ASSIGNMENT: Copy all the records exactly, but keep the pictures out of your version.

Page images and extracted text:
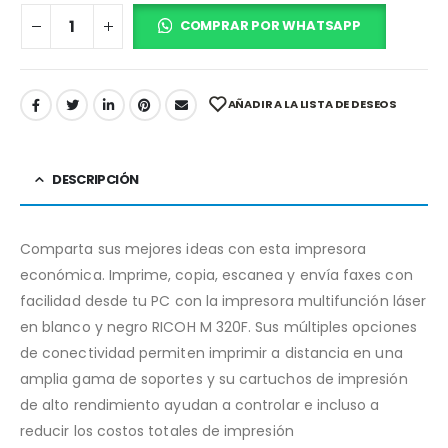
COMPRAR POR WHATSAPP
AÑADIR A LA LISTA DE DESEOS
DESCRIPCIÓN
Comparta sus mejores ideas con esta impresora
económica. Imprime, copia, escanea y envía faxes con
facilidad desde tu PC con la impresora multifunción láser
en blanco y negro RICOH M 320F. Sus múltiples opciones
de conectividad permiten imprimir a distancia en una
amplia gama de soportes y su cartuchos de impresión
de alto rendimiento ayudan a controlar e incluso a
reducir los costos totales de impresión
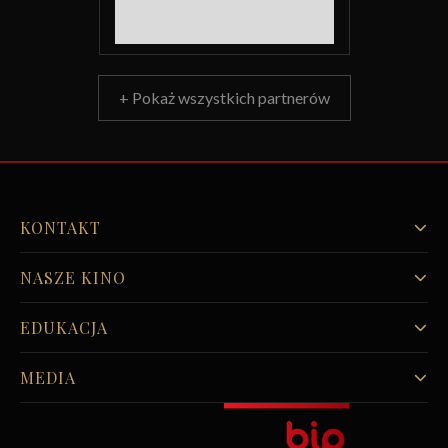
+ Pokaż wszystkich partnerów
KONTAKT
NASZE KINO
EDUKACJA
MEDIA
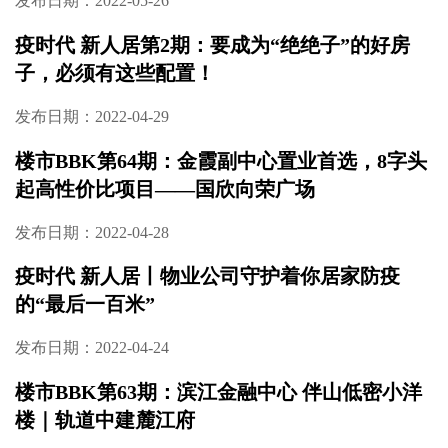
发布日期：2022-06-23
楼市BBK第66期：错过可能不再有！约143-449
㎡湖山叠墅丨南山天岳
发布日期：2022-06-09
楼市BBK第65期：金茂建在公园里的家
发布日期：2022-05-26
疫时代 新人居第2期：要成为“绝绝子”的好房
子，必须有这些配置！
发布日期：2022-04-29
楼市BBK第64期：金霞副中心置业首选，8字头
起高性价比项目——国欣向荣广场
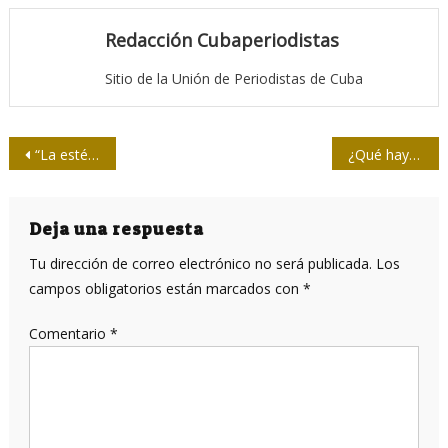
Redacción Cubaperiodistas
Sitio de la Unión de Periodistas de Cuba
Navegación
“La estética política hay que cambiarla por la politización de la estética”
¿Qué hay detrás de la censura de Twitter a Rusia?
de
entradas
Deja una respuesta
Tu dirección de correo electrónico no será publicada.
Los
campos obligatorios están marcados con
*
Comentario
*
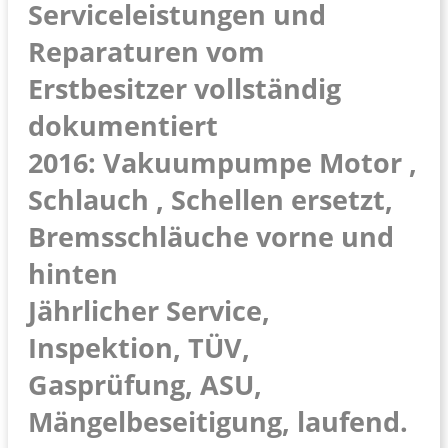
Serviceleistungen und
Reparaturen vom
Erstbesitzer vollständig
dokumentiert
2016: Vakuumpumpe Motor ,
Schlauch , Schellen ersetzt,
Bremsschläuche vorne und
hinten
Jährlicher Service,
Inspektion, TÜV,
Gasprüfung, ASU,
Mängelbeseitigung, laufend.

EXERCISE RESPONSE:
COMPRAR POR WHATSAPP
AÑADIR A LA LISTA DE DESEOS
DESCRIPCIÓN
Comparta sus mejores ideas con esta impresora
económica. Imprime, copia, escanea y envía faxes con
facilidad desde tu PC con la impresora multifunción láser
en blanco y negro RICOH M 320F. Sus múltiples opciones
de conectividad permiten imprimir a distancia en una
amplia gama de soportes y su cartuchos de impresión
de alto rendimiento ayudan a controlar e incluso a
reducir los costos totales de impresión
+ Pokaż wszystkich partnerów
KONTAKT
NASZE KINO
EDUKACJA
MEDIA
发布日期：2022-06-23
楼市BBK第66期：错过可能不再有！约143-449
㎡湖山叠墅丨南山天岳
发布日期：2022-06-09
楼市BBK第65期：金茂建在公园里的家
发布日期：2022-05-26
疫时代 新人居第2期：要成为“绝绝子”的好房
子，必须有这些配置！
发布日期：2022-04-29
楼市BBK第64期：金霞副中心置业首选，8字头
起高性价比项目——国欣向荣广场
Redacción Cubaperiodistas
Sitio de la Unión de Periodistas de Cuba
Navegación
“La estética política hay que cambiarla por la politización de la estética”
¿Qué hay detrás de la censura de Twitter a Rusia?
de
entradas
Deja una respuesta
Tu dirección de correo electrónico no será publicada.
Los
campos obligatorios están marcados con
*
Comentario
*
Serviceleistungen und
Reparaturen vom
Erstbesitzer vollständig
dokumentiert
2016: Vakuumpumpe Motor ,
Schlauch , Schellen ersetzt,
Bremsschläuche vorne und
hinten
Jährlicher Service,
Inspektion, TÜV,
Gasprüfung, ASU,
Mängelbeseitigung, laufend.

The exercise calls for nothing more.